PolicyBrief
H.R. 702
119th CongressJan 23rd 2025
Improving Federal Assistance to Families Act
IN COMMITTEE

This bill directs the Census Bureau to create a "Regionally Adjusted Poverty Line" that accounts for varying costs of living by state, and requires the Secretary of Health and Human Services to use whichever poverty line (the new or existing) results in a higher poverty rate for each state when determining eligibility for federal programs. It also requires a GAO study on the ALICE threshold as a potential poverty measure.

Mikie Sherrill
D

Mikie Sherrill

Representative

NJ-11

LEGISLATION

Feds Rethink Poverty Line with Regional Cost-of-Living Adjustment: Could Mean More Aid in High-Cost States

The "Improving Federal Assistance to Families Act" is shaking up how the government measures poverty. Instead of a single national poverty line, this bill introduces a "Regionally Adjusted Poverty Line" that takes into account how much more expensive it is to live in, say, California versus Mississippi. The goal? To more accurately reflect the real cost of basic needs across the country.

Cost of Living Counts

The core of the bill (Section 2) directs the Census Bureau to calculate a new poverty line for each state. They'll do this by multiplying the current poverty thresholds by the state's "Regional Price Parity" – basically, a measure of how much more or less expensive things are in that state compared to the national average. This new number becomes the "Regionally Adjusted Poverty Line." So, if groceries, housing, and transportation cost 20% more in your state, your state's poverty line will be 20% higher than the national average.

For example, imagine a single parent working as a cashier in a high-cost state like Hawaii. Under the current system, they might earn just above the national poverty line and not qualify for certain benefits. But with the regional adjustment, their income might fall below the new state poverty line, making them eligible for programs like SNAP (food stamps) or housing assistance. This is a direct result of Section 3, which tells the Secretary of Health and Human Services to use whichever poverty line (old or new) results in a higher poverty rate for each state when determining eligibility for most federal programs.

ALICE Gets a Look

The bill also calls for a deep dive into the "ALICE" threshold (Section 4). ALICE stands for Asset Limited, Income Constrained, Employed – basically, folks who are working but still struggling to make ends meet. The Government Accountability Office (GAO) will study whether ALICE, developed by the United Way of Northern New Jersey, could be a better way to measure poverty than the current federal poverty line. Think of it as a potential upgrade to how we understand who's really struggling financially.

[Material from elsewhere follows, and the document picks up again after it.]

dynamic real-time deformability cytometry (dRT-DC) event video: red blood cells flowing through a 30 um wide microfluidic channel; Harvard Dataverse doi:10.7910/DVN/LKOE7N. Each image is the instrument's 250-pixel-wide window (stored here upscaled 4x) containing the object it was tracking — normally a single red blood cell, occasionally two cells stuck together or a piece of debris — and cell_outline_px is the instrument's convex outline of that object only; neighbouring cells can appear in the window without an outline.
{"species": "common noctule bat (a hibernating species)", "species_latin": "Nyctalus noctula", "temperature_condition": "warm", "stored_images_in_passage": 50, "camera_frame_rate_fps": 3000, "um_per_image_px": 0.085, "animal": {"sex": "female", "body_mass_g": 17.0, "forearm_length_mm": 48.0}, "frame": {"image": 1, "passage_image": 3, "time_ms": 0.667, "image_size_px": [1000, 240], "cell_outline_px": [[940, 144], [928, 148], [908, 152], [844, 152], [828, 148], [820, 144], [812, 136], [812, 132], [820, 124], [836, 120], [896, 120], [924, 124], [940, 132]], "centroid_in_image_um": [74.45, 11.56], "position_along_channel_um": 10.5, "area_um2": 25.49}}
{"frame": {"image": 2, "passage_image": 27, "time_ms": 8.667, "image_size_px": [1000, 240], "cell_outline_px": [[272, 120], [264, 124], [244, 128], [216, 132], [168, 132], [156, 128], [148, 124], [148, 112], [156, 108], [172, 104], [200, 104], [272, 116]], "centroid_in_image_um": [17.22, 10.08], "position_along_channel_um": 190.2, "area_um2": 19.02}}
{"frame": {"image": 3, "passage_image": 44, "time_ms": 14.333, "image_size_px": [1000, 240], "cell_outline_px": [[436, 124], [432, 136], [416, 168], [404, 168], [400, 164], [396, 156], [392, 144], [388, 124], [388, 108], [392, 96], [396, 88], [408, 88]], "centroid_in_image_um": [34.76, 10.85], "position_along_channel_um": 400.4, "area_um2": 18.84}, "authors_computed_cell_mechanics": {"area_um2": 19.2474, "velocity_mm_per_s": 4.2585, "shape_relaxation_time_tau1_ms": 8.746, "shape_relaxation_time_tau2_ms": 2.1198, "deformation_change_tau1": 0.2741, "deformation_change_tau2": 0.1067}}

Potential Hitches and Delays

It’s important to note that not all programs will follow the same rules. Premium Tax Credits under the Affordable Care Act will still be available to low-income households, regardless of which poverty measure is used (Section 3). This flexibility is meant to protect people in states that haven't expanded Medicaid, but it could lead to some confusion and inconsistencies.

Also, these changes won't happen overnight. The new regional poverty line calculation (Section 2) kicks in one year after the bill becomes law, and the requirement to use the higher poverty rate (Section 3) takes effect three years after enactment (Section 6). This means we won't see the full impact of these changes for a while. It also gives states time to potentially try to game the system; since federal funding is tied to poverty rates, states might have an incentive to inflate their Regional Price Parity to get more federal dollars.

Overall, the "Improving Federal Assistance to Families Act" aims to create a more accurate and nuanced picture of poverty in America. By recognizing that a dollar doesn't stretch as far in some places as it does in others, the bill could make more people eligible for crucial assistance programs. However, the dual-system for the Affordable Care Act, and the delayed implementation, could create some bumps along the way.